36.2.3 Results from other tools
You can also look at the detailed results of each individual tool, which can be found in the directory preprocessed/funcscan/arg
. This directory contains sub-directories for each of the 5 AMR tools used (in our case only 4 folders, because we skipped the DeepARG step):
ls results/funcscan/arg
abricate amrfinderplus fargene hamronization rgi
For each individual tool’s output folder shown above, there is a report, which is associated with the predicted AMRs for each of our samples. In most cases, the report is in tab-delimited TSV format, which can be opened in a standard spreadsheet software such as Excel. For instance, the AMR report from Abricate
for one of our samples looks like this:
less -S preprocessed/funcscan/arg/abricate/ERX1501203_ERR1430825_T1/ERX1501203_ERR1430825_T1.txt
#FILE SEQUENCE START END STRAND GENE COVERAGE COVERAGE_MAP GAPS %COVERAGE %IDENTITY DATABASE ACCESSION PRODUCT RESISTANCE
ERX1501203_ERR1430825_T1_contigs.fa contig00008 81930 83849 + tet(M) 1-1920/1920 =============== 0/0 100.00 100.00 ncbi NG_048235.1 tetracycline resistance ribosomal protection protein Tet(M) TETRACYCLINE
For this sample there was just one putative AMR gene detected by Abricate
, associated with tetracycline resistance. These genes were identified based on their similarity with annotated sequences from the NCBI database. For example, the gene Tet(M) was detected in our sample, matching the NCBI accession NG_048235.1. This is annotated as as a reference for antimicrobial resistance, in this case to the drug “TETRACYCLINE”.
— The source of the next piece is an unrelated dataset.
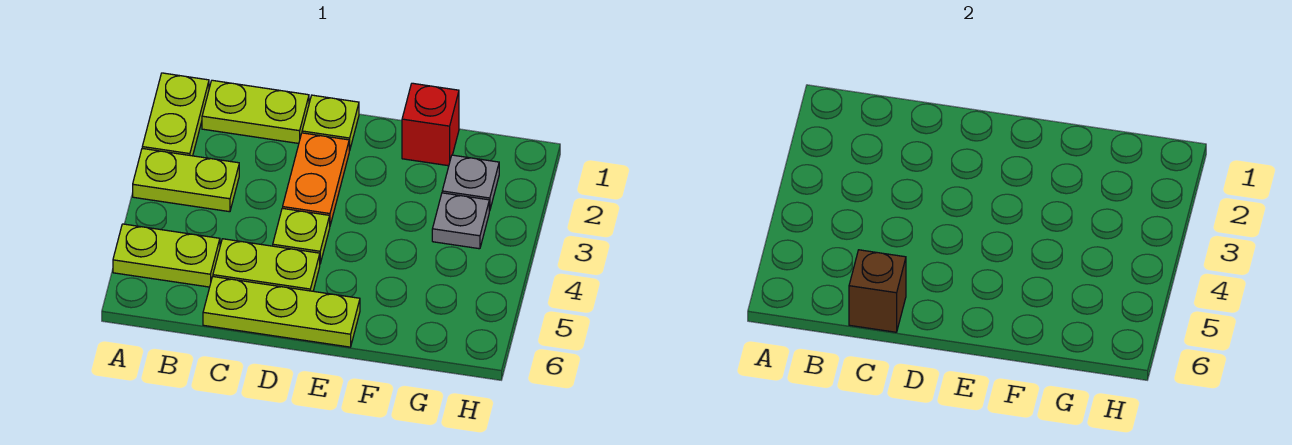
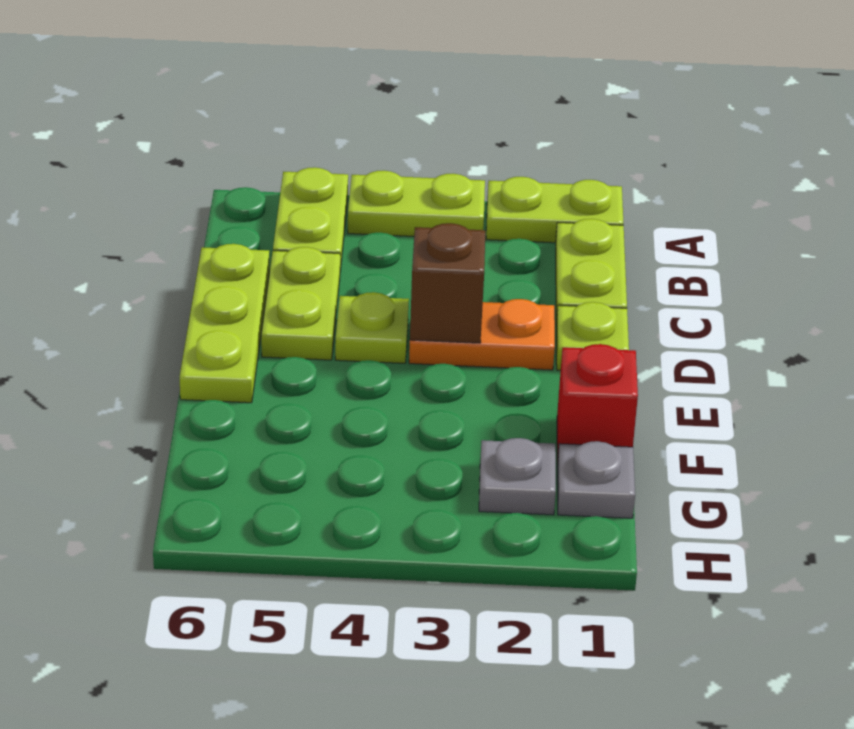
lime 1x2 plate [133,148,239,212] -> lime 1x2 plate turned to [348,170,485,236]
brown 1x1 brick [849,250,906,332] -> brown 1x1 brick moved to [410,223,485,343]
grey 1x1 plate [432,193,489,249] -> grey 1x1 plate moved to [557,441,635,518]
Here is a trick using standard commands to count how many times each drug was identified by funcscan
:
cat preprocessed/funcscan/reports/hamronization_summarize/hamronization_combined_report.tsv | cut -f 10 | sort | uniq -c
cat
prints the content of the filecut
extracts the 10th column from the filesort
anduniq -c
are used in combination to count unique output values
The result of the above command is:
1 antimicrobial_agent
12 TETRACYCLINE
36.3 Summary
- The
nf-core/funcscan
workflow performs AMR analysis using several software tools. It requires as input a samplesheet with sample names and their respective FASTA files. - The results from the several AMR tools are summarised in a single report, which can be conveniently used to filter for putative resistance to antimicrobial agents.